Columna publicada en La Tercera, 22.07.2015

En marzo de 1983, tras dos años de intentos por traer el socialismo a la tierra, François Mitterrand decidió aplicar una rigurosa política de austeridad. El mandatario galo había sido elegido en 1981, con apoyo de los comunistas, para aplicar un programa que Jaime Quintana habría celebrado con sumo regocijo. Sin embargo, la realidad impuso sus límites a la larga primavera.

Por cierto, haciendo gala de su proverbial habilidad, Mitterrand nunca lo asumió del todo: hablaba solamente de un “paréntesis”, pero éste, por supuesto, nunca se cerró. Para salvar los muebles -y su propia posteridad- se dedicó con talento a las relaciones internacionales, guardando el socialismo en el baúl. Luego vino Maastricht, la unión monetaria, y las posibilidades para intentar algo distinto simplemente se esfumaron. De algún modo, la izquierda francesa nunca ha terminado de cicatrizar la herida de 1983: tras décadas de lucha por llegar al poder, el socialismo se convirtió en poco más que un recuerdo romántico.

El ejemplo de Mitterrand quizás sirve para comprender por qué los últimos anuncios de Bachelet han causado tanta irritación en la izquierda radical. Esta entiende que una pausa tiene demasiado olor a sepultura, y también que la historia no regala todos los días las oportunidades para realizar cambios estructurales. Con todo, la izquierda, y el oficialismo en general, debieran comenzar por reconocer que en esta pasada cometieron errores tan infantiles como imperdonables. El voluntarismo llegó a tal punto que sus cultores ni siquiera se molestaron en calcular con mínimo rigor los costos del programa. Así, la reforma tributaria fue realizada como quien juega al luche (“ojalá alcance”), y los costos de la reforma universitaria nunca han sido estimados de modo serio (de ahí la insoportable frivolidad con la que distintos ministros hablan de ella). Pero, ¿qué tipo de izquierda desdeña aquello que el viejo Marx llamaba las condiciones objetivas? ¿Quién puede pretender cambiar el mundo sin darse el trabajo de estudiarlo seriamente? ¿Qué tipo de socialismo adolescente es aquel que asume el lirismo de un movimiento social sin mediar reflexión ni espíritu crítico?
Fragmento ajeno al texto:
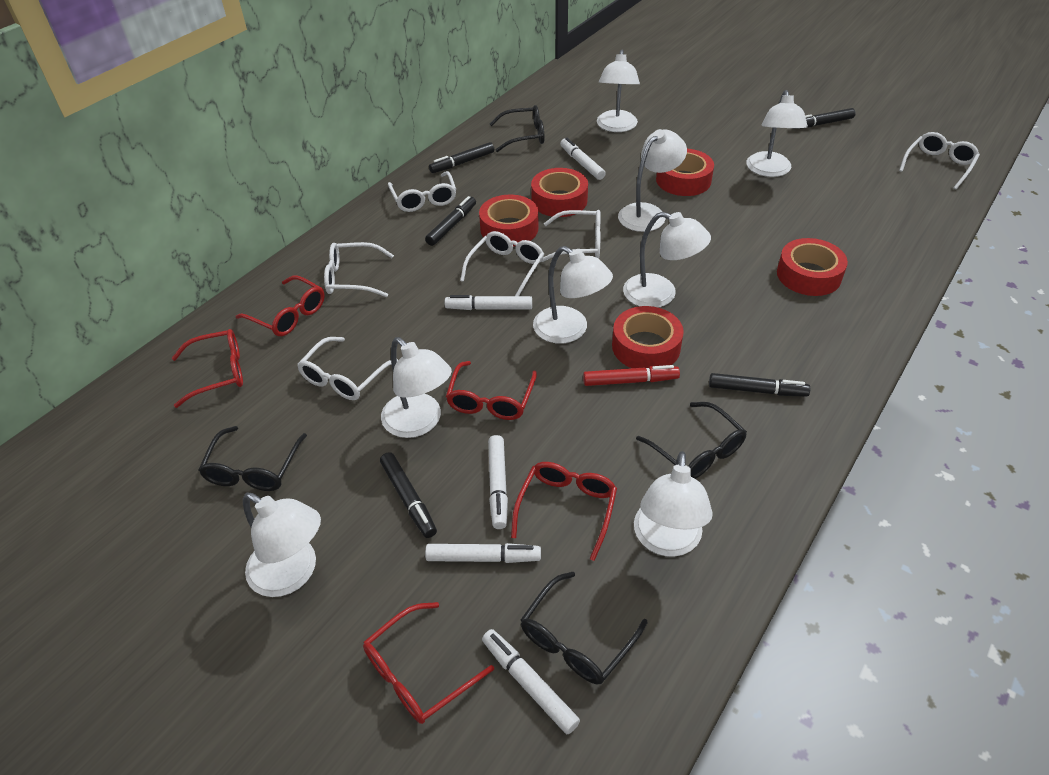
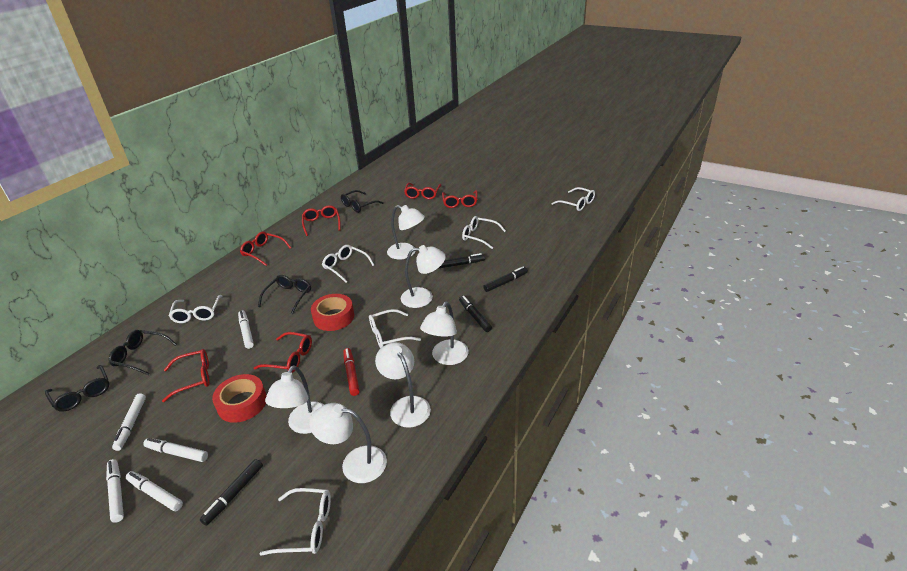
black marker: [380,452,437,538] [425,196,476,246] [429,142,494,173] [709,373,810,397] [792,108,856,129] = 5 -> [200,459,263,526] [438,253,485,269] [459,296,492,332] [483,267,528,292] = 4
red glasses: [172,329,243,408] [236,276,325,336] [363,602,494,724] [446,361,537,420] [511,462,617,561] = 5 -> [162,349,209,402] [240,231,291,266] [254,332,312,373] [302,205,341,236] [404,183,441,199] [442,190,478,208] = 6
red tape: [479,195,538,246] [531,168,588,217] [612,306,684,368] [656,149,714,196] [777,238,848,296] = 5 -> [212,374,267,423] [311,294,354,331] = 2
white lamp: [243,492,321,597] [381,337,452,438] [533,246,613,344] [597,50,640,132] [618,129,687,232] [623,212,711,308] [634,451,713,557] [746,90,808,177] = 8 -> [265,365,324,434] [310,403,387,483] [375,342,431,428] [387,205,425,259] [401,245,446,308] [420,301,469,365] = 6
Por lo mismo, el realismo no puede sino conllevar renuncia: el sagrado programa no tenía una pizca de apego a la realidad. La renuncia es dolorosa, pero -como lo entendió Mitterrand- quizás no haya otra manera de salvar al gobierno de un desastre mayúsculo. Por más que los vociferantes lo nieguen, la coalición oficialista tiene que emprender cuanto antes un arduo trabajo de reconstrucción política y programática. Ese esfuerzo debería partir por asumir que más vale corregir el mundo que habitamos antes que imaginar otros que no existen. Cualquier otra opción, a la larga, nos lleva a negar la política, que consiste precisamente en buscar la justicia aceptando las limitaciones propias de la acción humana. Más allá de todos sus defectos (que no eran pocos), François Mitterrand alcanzó a comprender a tiempo estas lecciones. No es seguro que mañana podamos decir lo mismo de Michelle Bachelet.